Title: Microscale propulsion in engineering and biology
Speaker: Henry Fu (Ralph E. Hoeper Assistant Professor of Engineering- University of Nevada at Reno)
Abstract: At the microscale, hydrodynamic constraints lead to nonintuitive features of propulsion for engineered as well as living systems. I begin by describing the characteristics of microscale (low Reynolds number) flow, the challenges they present to propulsion and life, and some ways microorganisms have found ways to thrive despite those challenges.
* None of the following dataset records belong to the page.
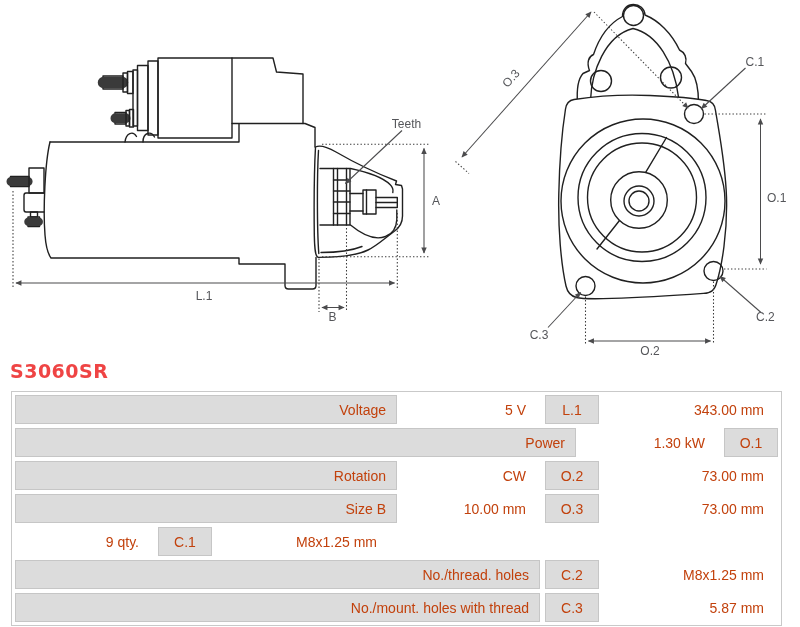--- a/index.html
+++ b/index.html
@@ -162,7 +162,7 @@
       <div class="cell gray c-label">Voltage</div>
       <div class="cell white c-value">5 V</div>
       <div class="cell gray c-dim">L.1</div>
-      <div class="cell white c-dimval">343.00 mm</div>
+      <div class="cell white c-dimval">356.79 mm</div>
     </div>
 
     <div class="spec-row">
Then, I discuss recent work in which we show that biomimetic strategies for engineered magnetic microswimmers, which have been investigated for biomedical applications, have neglected a large design space for such microrobots. In particular, even achiral rigid geometries can be propelled by rotating magnetic fields. We discuss the implications for both previously studied magnetic microswimmers and future possibilities enabled by our work. Next, I discuss how swimming microorganisms such as sperm, algae or bacteria navigate biological environments which are more complex than simple Newtonian fluids. In the case of environments like mucus, which have microstructural lengthscales similar to the organisms’ size, microorganisms swim through an “obstacle course” rather than a continuum medium. I will discuss how the heterogeneity leads to fluctuations in swimming speeds that reflect the microstructure, and how forces on the microstructure contain information about their influence on swimming. Finally, I describe ongoing experiments to visualize such forces in locomotion through complex media.